DESCRIPTION OF THE TASK: Repeat, exactly and completely, the entries shown underneath.

PROVIDED ENTRIES:
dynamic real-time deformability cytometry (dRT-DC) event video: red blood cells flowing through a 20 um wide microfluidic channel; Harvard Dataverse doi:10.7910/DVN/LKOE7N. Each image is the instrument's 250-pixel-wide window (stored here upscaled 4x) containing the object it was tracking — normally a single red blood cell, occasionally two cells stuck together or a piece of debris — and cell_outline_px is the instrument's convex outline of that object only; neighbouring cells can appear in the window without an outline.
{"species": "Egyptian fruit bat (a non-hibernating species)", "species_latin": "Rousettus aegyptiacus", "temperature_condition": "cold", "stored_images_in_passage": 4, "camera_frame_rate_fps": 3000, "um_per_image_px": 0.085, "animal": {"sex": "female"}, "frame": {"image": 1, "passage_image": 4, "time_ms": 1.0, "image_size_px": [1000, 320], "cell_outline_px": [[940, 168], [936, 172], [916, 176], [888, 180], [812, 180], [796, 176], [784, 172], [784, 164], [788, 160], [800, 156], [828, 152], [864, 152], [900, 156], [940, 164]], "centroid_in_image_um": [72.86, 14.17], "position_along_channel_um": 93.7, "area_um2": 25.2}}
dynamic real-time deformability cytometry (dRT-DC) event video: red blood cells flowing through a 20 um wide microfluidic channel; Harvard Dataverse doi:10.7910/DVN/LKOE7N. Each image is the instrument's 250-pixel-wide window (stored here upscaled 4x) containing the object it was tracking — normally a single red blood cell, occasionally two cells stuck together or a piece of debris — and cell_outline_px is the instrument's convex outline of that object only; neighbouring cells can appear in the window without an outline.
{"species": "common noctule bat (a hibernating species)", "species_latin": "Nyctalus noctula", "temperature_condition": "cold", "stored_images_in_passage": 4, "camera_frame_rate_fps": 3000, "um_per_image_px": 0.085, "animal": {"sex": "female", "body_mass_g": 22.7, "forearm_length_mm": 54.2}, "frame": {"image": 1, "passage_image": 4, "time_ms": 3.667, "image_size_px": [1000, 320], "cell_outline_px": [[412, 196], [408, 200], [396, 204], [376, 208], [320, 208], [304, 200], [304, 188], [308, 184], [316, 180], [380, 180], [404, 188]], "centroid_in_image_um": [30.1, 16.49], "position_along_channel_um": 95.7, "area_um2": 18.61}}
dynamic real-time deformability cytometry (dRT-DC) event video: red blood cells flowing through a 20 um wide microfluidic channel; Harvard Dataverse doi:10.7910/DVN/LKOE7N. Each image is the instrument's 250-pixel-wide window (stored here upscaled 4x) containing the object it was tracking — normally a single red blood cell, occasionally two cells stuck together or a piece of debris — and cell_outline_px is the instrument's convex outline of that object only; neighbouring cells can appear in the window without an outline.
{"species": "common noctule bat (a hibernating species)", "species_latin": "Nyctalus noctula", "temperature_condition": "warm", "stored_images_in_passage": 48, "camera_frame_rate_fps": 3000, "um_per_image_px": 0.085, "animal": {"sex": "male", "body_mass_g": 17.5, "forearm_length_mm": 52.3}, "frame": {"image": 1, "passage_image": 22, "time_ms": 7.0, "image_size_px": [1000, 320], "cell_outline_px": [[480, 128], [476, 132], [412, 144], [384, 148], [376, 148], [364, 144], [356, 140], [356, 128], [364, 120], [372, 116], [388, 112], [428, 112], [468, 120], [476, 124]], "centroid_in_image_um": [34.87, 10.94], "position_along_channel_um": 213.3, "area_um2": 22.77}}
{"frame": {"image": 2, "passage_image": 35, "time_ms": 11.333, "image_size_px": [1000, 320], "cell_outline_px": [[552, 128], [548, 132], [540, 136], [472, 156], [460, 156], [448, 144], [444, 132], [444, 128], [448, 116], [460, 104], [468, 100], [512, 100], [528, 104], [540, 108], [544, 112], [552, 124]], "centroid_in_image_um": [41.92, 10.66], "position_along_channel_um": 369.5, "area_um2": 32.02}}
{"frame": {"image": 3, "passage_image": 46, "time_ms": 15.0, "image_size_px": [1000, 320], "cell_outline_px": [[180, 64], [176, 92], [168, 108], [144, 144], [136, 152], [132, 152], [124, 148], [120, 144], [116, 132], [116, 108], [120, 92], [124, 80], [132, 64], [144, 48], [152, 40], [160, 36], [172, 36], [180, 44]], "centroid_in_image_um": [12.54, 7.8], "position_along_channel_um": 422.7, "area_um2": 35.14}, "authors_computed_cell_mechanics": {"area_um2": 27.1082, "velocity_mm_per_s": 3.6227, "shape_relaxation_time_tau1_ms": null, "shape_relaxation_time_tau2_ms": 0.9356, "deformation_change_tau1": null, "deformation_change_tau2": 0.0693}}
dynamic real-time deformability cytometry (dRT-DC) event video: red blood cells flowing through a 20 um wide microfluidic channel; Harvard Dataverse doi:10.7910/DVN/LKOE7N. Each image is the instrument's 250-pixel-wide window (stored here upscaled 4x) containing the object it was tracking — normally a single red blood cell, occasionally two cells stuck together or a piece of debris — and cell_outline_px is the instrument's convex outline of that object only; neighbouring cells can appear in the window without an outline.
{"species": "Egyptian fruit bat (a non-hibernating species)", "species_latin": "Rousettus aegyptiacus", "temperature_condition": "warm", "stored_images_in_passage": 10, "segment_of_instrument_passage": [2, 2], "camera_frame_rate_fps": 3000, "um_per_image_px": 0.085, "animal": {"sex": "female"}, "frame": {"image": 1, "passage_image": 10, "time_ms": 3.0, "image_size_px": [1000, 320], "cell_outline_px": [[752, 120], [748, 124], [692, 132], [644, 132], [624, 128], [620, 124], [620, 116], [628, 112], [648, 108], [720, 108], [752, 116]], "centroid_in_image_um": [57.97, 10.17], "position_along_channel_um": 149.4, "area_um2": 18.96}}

WORKED SOLUTION:
dynamic real-time deformability cytometry (dRT-DC) event video: red blood cells flowing through a 20 um wide microfluidic channel; Harvard Dataverse doi:10.7910/DVN/LKOE7N. Each image is the instrument's 250-pixel-wide window (stored here upscaled 4x) containing the object it was tracking — normally a single red blood cell, occasionally two cells stuck together or a piece of debris — and cell_outline_px is the instrument's convex outline of that object only; neighbouring cells can appear in the window without an outline.
{"species": "Egyptian fruit bat (a non-hibernating species)", "species_latin": "Rousettus aegyptiacus", "temperature_condition": "cold", "stored_images_in_passage": 4, "camera_frame_rate_fps": 3000, "um_per_image_px": 0.085, "animal": {"sex": "female"}, "frame": {"image": 1, "passage_image": 4, "time_ms": 1.0, "image_size_px": [1000, 320], "cell_outline_px": [[940, 168], [936, 172], [916, 176], [888, 180], [812, 180], [796, 176], [784, 172], [784, 164], [788, 160], [800, 156], [828, 152], [864, 152], [900, 156], [940, 164]], "centroid_in_image_um": [72.86, 14.17], "position_along_channel_um": 93.7, "area_um2": 25.2}}
dynamic real-time deformability cytometry (dRT-DC) event video: red blood cells flowing through a 20 um wide microfluidic channel; Harvard Dataverse doi:10.7910/DVN/LKOE7N. Each image is the instrument's 250-pixel-wide window (stored here upscaled 4x) containing the object it was tracking — normally a single red blood cell, occasionally two cells stuck together or a piece of debris — and cell_outline_px is the instrument's convex outline of that object only; neighbouring cells can appear in the window without an outline.
{"species": "common noctule bat (a hibernating species)", "species_latin": "Nyctalus noctula", "temperature_condition": "cold", "stored_images_in_passage": 4, "camera_frame_rate_fps": 3000, "um_per_image_px": 0.085, "animal": {"sex": "female", "body_mass_g": 22.7, "forearm_length_mm": 54.2}, "frame": {"image": 1, "passage_image": 4, "time_ms": 3.667, "image_size_px": [1000, 320], "cell_outline_px": [[412, 196], [408, 200], [396, 204], [376, 208], [320, 208], [304, 200], [304, 188], [308, 184], [316, 180], [380, 180], [404, 188]], "centroid_in_image_um": [30.1, 16.49], "position_along_channel_um": 95.7, "area_um2": 18.61}}
dynamic real-time deformability cytometry (dRT-DC) event video: red blood cells flowing through a 20 um wide microfluidic channel; Harvard Dataverse doi:10.7910/DVN/LKOE7N. Each image is the instrument's 250-pixel-wide window (stored here upscaled 4x) containing the object it was tracking — normally a single red blood cell, occasionally two cells stuck together or a piece of debris — and cell_outline_px is the instrument's convex outline of that object only; neighbouring cells can appear in the window without an outline.
{"species": "common noctule bat (a hibernating species)", "species_latin": "Nyctalus noctula", "temperature_condition": "warm", "stored_images_in_passage": 48, "camera_frame_rate_fps": 3000, "um_per_image_px": 0.085, "animal": {"sex": "male", "body_mass_g": 17.5, "forearm_length_mm": 52.3}, "frame": {"image": 1, "passage_image": 22, "time_ms": 7.0, "image_size_px": [1000, 320], "cell_outline_px": [[480, 128], [476, 132], [412, 144], [384, 148], [376, 148], [364, 144], [356, 140], [356, 128], [364, 120], [372, 116], [388, 112], [428, 112], [468, 120], [476, 124]], "centroid_in_image_um": [34.87, 10.94], "position_along_channel_um": 213.3, "area_um2": 22.77}}
{"frame": {"image": 2, "passage_image": 35, "time_ms": 11.333, "image_size_px": [1000, 320], "cell_outline_px": [[552, 128], [548, 132], [540, 136], [472, 156], [460, 156], [448, 144], [444, 132], [444, 128], [448, 116], [460, 104], [468, 100], [512, 100], [528, 104], [540, 108], [544, 112], [552, 124]], "centroid_in_image_um": [41.92, 10.66], "position_along_channel_um": 369.5, "area_um2": 32.02}}
{"frame": {"image": 3, "passage_image": 46, "time_ms": 15.0, "image_size_px": [1000, 320], "cell_outline_px": [[180, 64], [176, 92], [168, 108], [144, 144], [136, 152], [132, 152], [124, 148], [120, 144], [116, 132], [116, 108], [120, 92], [124, 80], [132, 64], [144, 48], [152, 40], [160, 36], [172, 36], [180, 44]], "centroid_in_image_um": [12.54, 7.8], "position_along_channel_um": 422.7, "area_um2": 35.14}, "authors_computed_cell_mechanics": {"area_um2": 27.1082, "velocity_mm_per_s": 3.6227, "shape_relaxation_time_tau1_ms": null, "shape_relaxation_time_tau2_ms": 0.9356, "deformation_change_tau1": null, "deformation_change_tau2": 0.0693}}
dynamic real-time deformability cytometry (dRT-DC) event video: red blood cells flowing through a 20 um wide microfluidic channel; Harvard Dataverse doi:10.7910/DVN/LKOE7N. Each image is the instrument's 250-pixel-wide window (stored here upscaled 4x) containing the object it was tracking — normally a single red blood cell, occasionally two cells stuck together or a piece of debris — and cell_outline_px is the instrument's convex outline of that object only; neighbouring cells can appear in the window without an outline.
{"species": "Egyptian fruit bat (a non-hibernating species)", "species_latin": "Rousettus aegyptiacus", "temperature_condition": "warm", "stored_images_in_passage": 10, "segment_of_instrument_passage": [2, 2], "camera_frame_rate_fps": 3000, "um_per_image_px": 0.085, "animal": {"sex": "female"}, "frame": {"image": 1, "passage_image": 10, "time_ms": 3.0, "image_size_px": [1000, 320], "cell_outline_px": [[752, 120], [748, 124], [692, 132], [644, 132], [624, 128], [620, 124], [620, 116], [628, 112], [648, 108], [720, 108], [752, 116]], "centroid_in_image_um": [57.97, 10.17], "position_along_channel_um": 149.4, "area_um2": 18.96}}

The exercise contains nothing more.